→ **提示文**

核酸医薬の実用化を強力に牽引するため、国内の産官学関係者が結集した「日本核酸医薬学会」が4月に発足する。2013年に国産品の医師主導治験が開始され、未整備だったガイドライン作りも含め、実用化に向けた機運はかつてなく高まっている。こうした状況を捉え、基礎研究者が中心となり、製薬企業とレギュラトリーサイエンス(RS)も取り込み、新たな学会を立ち上げることにした。佐々木茂貴会長(九州大学薬学研究院生物有機合成化学分野教授)は、「自分たちで実用化を引っ張っていく学会にしたい」と話している。
■高まる期待と危機感背景に
核酸医薬は、これまで新たな創薬ターゲットとして実用化が期待されながら、大きな成果が出ていなかった。1991年には、日本核酸医薬学会の前身「アンチセンスDNA/RNA研究会」が発足し、98年に世界初の核酸医薬として、エイズ患者のサイトメガロウイルス性網膜炎症治療薬「ホミビルセン」が登場。2004年に加齢黄斑変性治療薬「ペガプタニブ」、13年には全身投与できる核酸医薬として、家族性高コレステロール血症治療薬「ミポメルセン」が承認されているが、これら3品目にとどまる。

→ **与えられたリスト**
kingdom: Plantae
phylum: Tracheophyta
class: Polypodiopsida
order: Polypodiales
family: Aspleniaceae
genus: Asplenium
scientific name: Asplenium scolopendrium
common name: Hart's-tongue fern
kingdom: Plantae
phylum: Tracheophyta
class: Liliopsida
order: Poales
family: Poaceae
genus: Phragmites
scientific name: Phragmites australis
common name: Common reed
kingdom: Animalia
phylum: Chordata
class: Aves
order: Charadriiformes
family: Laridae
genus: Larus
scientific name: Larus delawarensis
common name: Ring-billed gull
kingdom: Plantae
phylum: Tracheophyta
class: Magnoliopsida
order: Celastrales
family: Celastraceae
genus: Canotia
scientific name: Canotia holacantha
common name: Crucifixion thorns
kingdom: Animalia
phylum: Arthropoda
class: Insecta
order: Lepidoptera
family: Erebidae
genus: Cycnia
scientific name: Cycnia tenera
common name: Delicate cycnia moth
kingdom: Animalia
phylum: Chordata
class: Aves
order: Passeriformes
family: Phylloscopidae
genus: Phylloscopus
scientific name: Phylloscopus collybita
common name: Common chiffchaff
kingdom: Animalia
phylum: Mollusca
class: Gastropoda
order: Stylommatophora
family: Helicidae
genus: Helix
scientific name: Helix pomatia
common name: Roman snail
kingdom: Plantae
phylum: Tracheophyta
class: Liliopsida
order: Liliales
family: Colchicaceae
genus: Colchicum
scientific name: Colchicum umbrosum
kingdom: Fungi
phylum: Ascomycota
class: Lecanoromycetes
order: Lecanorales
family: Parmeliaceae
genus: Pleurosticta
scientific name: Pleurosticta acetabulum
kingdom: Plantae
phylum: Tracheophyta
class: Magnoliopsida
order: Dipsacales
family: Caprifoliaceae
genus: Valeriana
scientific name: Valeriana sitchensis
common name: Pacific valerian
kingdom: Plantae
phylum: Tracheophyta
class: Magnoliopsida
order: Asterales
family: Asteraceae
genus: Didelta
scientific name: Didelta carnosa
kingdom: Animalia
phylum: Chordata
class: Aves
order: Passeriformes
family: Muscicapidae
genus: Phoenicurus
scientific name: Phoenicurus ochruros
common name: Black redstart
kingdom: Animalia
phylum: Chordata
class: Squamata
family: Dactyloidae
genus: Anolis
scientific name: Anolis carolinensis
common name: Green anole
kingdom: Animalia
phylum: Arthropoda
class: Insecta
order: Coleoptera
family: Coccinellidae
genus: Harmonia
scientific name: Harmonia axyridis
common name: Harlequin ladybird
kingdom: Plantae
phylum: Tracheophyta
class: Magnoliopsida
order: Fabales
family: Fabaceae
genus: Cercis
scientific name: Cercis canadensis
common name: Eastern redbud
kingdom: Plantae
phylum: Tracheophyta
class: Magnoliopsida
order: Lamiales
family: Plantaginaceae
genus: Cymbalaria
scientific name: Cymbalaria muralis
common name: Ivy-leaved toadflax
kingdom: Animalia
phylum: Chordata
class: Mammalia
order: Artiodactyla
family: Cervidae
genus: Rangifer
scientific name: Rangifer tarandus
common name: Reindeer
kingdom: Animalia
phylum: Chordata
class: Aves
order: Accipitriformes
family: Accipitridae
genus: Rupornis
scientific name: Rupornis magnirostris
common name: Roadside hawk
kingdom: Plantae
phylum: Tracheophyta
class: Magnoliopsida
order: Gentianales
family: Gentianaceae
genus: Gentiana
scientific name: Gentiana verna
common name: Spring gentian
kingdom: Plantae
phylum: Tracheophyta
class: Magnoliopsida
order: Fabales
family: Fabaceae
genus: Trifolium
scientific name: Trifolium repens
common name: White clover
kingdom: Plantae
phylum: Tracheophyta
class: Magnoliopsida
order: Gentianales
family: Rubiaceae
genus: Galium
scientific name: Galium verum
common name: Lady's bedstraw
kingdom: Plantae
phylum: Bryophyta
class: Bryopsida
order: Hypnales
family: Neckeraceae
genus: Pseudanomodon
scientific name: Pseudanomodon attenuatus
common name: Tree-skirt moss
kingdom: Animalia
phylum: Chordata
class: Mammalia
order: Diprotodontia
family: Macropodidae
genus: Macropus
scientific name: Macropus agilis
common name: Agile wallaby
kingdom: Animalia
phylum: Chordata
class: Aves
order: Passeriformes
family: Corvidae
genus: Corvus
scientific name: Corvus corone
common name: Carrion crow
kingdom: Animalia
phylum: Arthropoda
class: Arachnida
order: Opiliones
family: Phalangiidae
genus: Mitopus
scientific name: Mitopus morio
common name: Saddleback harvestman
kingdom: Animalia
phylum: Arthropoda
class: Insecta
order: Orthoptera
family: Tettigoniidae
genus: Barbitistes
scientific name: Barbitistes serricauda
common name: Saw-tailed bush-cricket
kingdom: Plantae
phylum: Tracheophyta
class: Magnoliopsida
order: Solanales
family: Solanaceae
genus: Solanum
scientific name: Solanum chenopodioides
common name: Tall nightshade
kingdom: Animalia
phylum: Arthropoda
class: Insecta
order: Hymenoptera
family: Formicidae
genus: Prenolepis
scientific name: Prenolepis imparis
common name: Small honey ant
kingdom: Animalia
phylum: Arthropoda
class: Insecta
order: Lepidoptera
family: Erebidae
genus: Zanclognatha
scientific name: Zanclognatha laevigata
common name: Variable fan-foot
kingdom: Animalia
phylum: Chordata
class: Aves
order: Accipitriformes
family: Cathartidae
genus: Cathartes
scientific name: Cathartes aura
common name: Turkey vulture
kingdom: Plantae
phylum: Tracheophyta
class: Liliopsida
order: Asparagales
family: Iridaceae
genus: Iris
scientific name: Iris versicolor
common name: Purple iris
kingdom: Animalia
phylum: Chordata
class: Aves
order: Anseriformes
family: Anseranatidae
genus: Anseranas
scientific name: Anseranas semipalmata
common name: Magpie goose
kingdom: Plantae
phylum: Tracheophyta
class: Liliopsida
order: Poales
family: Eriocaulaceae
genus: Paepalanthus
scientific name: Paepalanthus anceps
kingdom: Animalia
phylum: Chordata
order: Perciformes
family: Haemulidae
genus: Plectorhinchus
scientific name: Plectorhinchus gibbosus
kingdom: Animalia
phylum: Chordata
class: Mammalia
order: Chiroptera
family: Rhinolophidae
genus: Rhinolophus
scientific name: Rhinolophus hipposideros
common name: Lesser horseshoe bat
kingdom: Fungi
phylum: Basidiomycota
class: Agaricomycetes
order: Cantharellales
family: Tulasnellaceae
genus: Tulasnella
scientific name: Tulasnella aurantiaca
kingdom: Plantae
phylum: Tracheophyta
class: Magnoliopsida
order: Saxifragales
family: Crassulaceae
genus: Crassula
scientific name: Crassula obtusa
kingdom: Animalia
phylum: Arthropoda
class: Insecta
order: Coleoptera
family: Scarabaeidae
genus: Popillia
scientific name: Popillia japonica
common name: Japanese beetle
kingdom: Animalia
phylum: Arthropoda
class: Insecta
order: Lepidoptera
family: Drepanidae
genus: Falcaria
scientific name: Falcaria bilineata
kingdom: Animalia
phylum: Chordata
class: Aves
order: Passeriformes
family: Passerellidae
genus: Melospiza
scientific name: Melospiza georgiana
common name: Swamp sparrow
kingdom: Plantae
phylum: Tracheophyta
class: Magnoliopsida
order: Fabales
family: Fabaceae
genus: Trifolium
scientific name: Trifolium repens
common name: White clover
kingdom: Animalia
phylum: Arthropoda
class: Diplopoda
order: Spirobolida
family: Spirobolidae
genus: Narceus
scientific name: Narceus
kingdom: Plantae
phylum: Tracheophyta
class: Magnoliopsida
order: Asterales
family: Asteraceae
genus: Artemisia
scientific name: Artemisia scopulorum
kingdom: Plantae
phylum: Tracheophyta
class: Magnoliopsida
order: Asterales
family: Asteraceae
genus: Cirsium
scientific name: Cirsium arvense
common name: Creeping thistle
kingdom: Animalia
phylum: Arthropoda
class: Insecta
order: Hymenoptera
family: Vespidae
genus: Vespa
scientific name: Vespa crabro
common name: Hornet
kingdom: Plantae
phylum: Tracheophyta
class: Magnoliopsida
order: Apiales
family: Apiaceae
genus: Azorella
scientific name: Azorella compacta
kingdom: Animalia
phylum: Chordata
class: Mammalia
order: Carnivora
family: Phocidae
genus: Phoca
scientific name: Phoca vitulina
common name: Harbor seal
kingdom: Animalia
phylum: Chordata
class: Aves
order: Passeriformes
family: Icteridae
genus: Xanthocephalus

→ **課題のねらい**
提示文に基づき、次の問いに答えてください。
1. 日本核酸医薬学会は何月に発足するか？
2. 日本核酸医薬学会の前身である研究会の名称は何で、何年に発足したか？
3. 2004年の品目として挙げられている治療薬は何か？

→ **解答**
1. 4月
2. 「アンチセンスDNA/RNA研究会」で、1991年に発足した。
3. 加齢黄斑変性治療薬「ペガプタニブ」